New Zealand Red Cross aid worker to lead Maldives recovery

Former head of the New Zealand Red Cross Jerry Talbot will fly out this week to lead the tsunami relief operation in the Maldives.

Mr Talbot will spend six months in the Maldives, leading a team of eight international Red Cross delegates as the island-nation recovers from the tsunami that killed 82 and seriously affected one in three of its 300,000 inhabitants.

The Maldives is made up of 1,190 coral islands stretching 820km North to the South and 120km East to West. 202 of the Islands were inhabited before the tsunami.

Because the average height above sea level of the islands is about one metre, huge swathes were flooded in the tsunami, including the capital city, Male.

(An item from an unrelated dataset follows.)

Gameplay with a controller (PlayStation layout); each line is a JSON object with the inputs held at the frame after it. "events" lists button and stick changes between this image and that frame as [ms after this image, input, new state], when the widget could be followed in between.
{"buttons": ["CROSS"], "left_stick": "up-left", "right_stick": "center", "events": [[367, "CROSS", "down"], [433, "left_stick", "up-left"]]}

"The Maldives may not be capturing the same headlines in terms of the enormity of the disaster as Aceh, Sri Lanka and India, but for the Maldives their economy has been devastated," Mr Talbot says.

A challenge for Mr Talbot and his team will be distributing relief to the scattered islands - which largely have to be accessed by boat.

His team includes experts in construction, relief, health, water and sanitation, disaster preparedness, and logistics.

The Red Cross has made a commitment to assist in the Maldives with the provision of temporary and then permanent housing for 2000 families who have lost their homes and assist with repairs for 3500 families whose homes have been severely damaged. Many of these families have been relocated from their home-islands and are living in public buildings.

The Red Cross has also committed to provide 5000 people with safe water, to restore health clinics that have been damaged or destroyed, to re-provision medical supplies, provide psycho-social counselling and to provide electricity to 30,000.

Mr Talbot's team will also assist the Maldives with disaster preparedness measures to minimise the impact of any future disaster.

"The Maldives is one of the few counties in the world that does not have a Red Cross/Red Crescent society so one of the challenges is to create that institution as part of the disaster preparedness response. Having a national society will link them to international resources that can help them strengthen their disaster preparedness capacities, and a critical part of that capacity is a strong, trained volunteer network," Mr Talbot says.

Mr Talbot, a Napier volunteer budget advisor, has been a New Zealand Red Cross delegate since 1968 and was Secretary General of the New Zealand Red Cross between 1975 and 1989. From 1989 to 1997 he headed the Asia and Pacific Department of the International Federation of Red Cross and Red Crescent Societies in Geneva

Mr Talbot's mission is funded from the New Zealand Red Cross South Asia Tsunami Appeal.

The New Zealand public have so far donated $6.5 million to the Red Cross South Asia Tsunami appeal.

Donations can still be made by dialling 0900 31 100 (an automatic $20 donation), by cheque to the South Asia Tsunami Appeal, PO Box 12-140, Thorndon, Wellington, at the Red Cross website, www.redcross.org.nz , at Woolworths, Countdown and Foodtown supermarkets and at all major banks.

All money raised will go directly to the appeal, as New Zealand Red Cross appeal administration costs for special appeals are covered by income from Red Cross shops and first aid training.